From the first line to the last, write out the records exactly, leaving the pictures behind.

Collected data entries
★ ★ ★ ★ ★

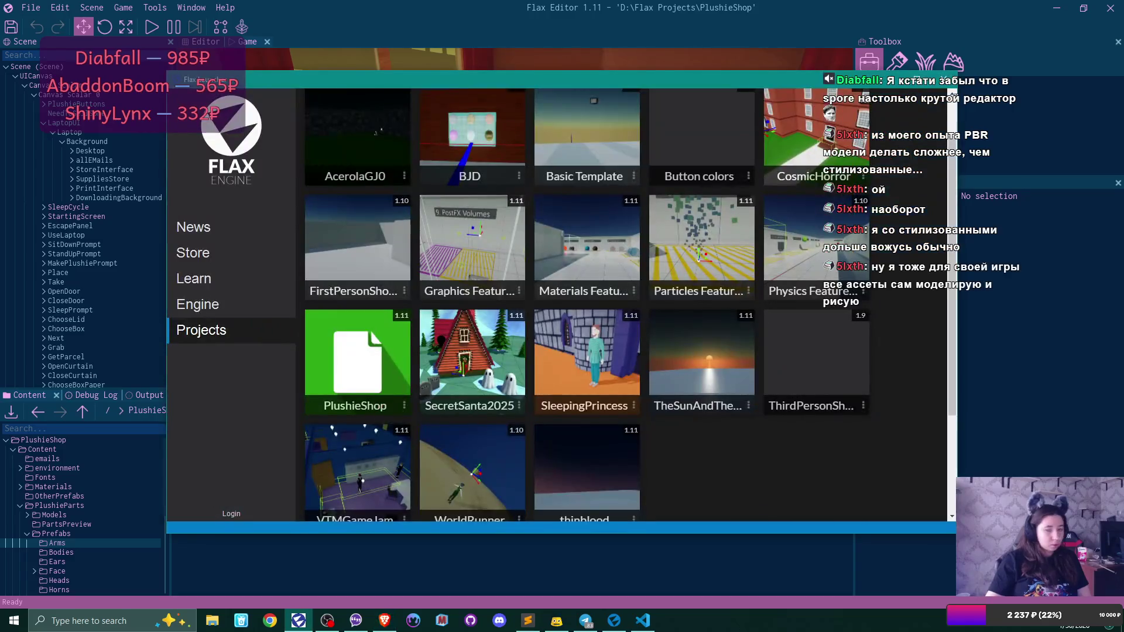
left_click(907, 85)
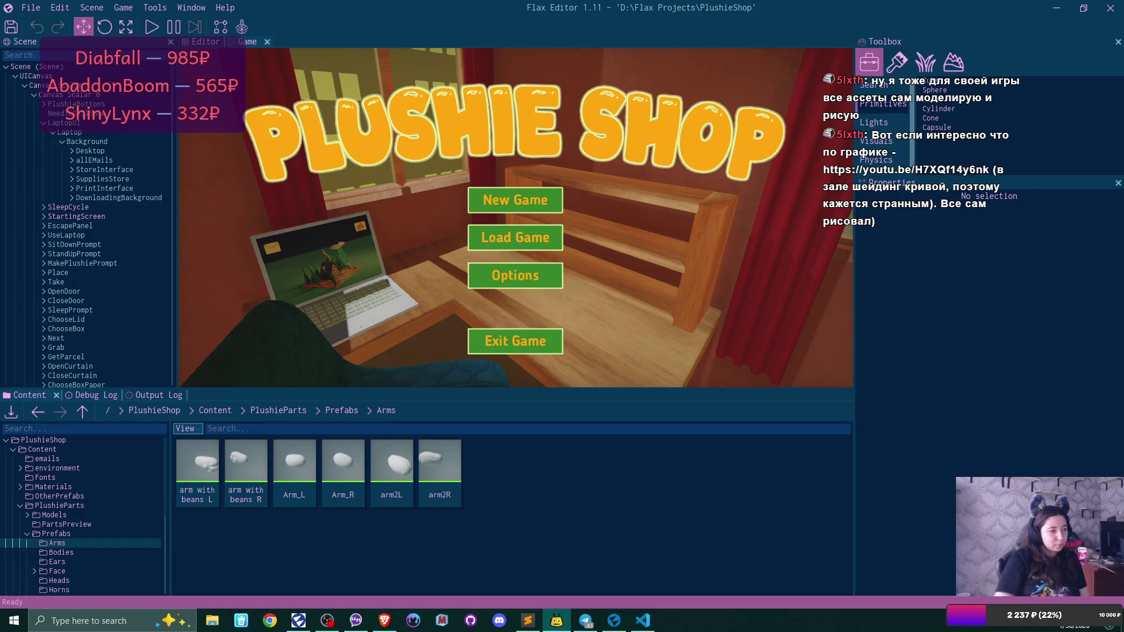
key("alt+Tab")
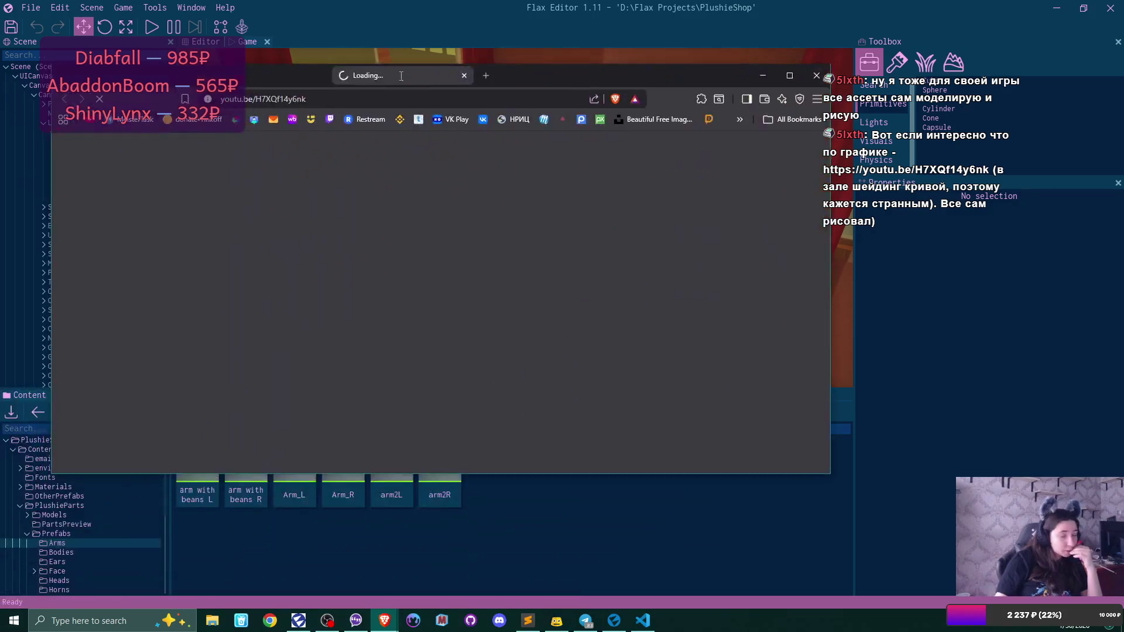
- Reload the Lovette 0.1.2C video page after its playback error and open the V2 VPN client
mouse_move(759, 84)
left_mouse_down()
mouse_move(852, 83)
mouse_move(732, 0)
left_mouse_up()
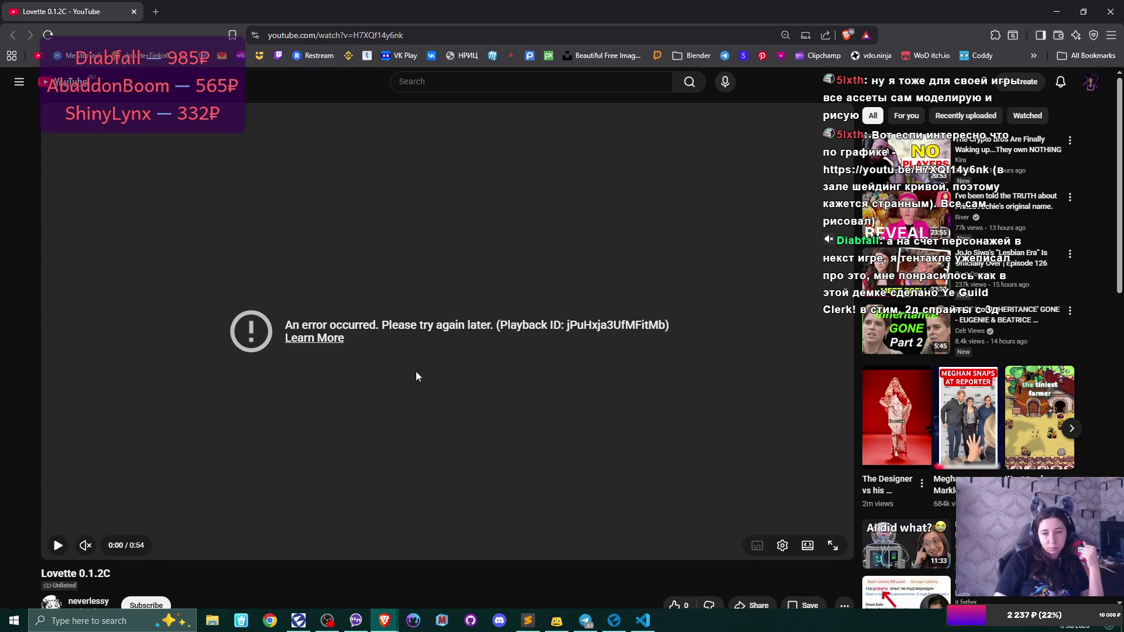
key("F5")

★ ★ ★ ★ ★

Answer to the exercise ->
left_click(907, 85)
key("alt+Tab")
- Reload the Lovette 0.1.2C video page after its playback error and open the V2 VPN client
mouse_move(759, 84)
left_mouse_down()
mouse_move(852, 83)
mouse_move(732, 0)
left_mouse_up()
key("F5")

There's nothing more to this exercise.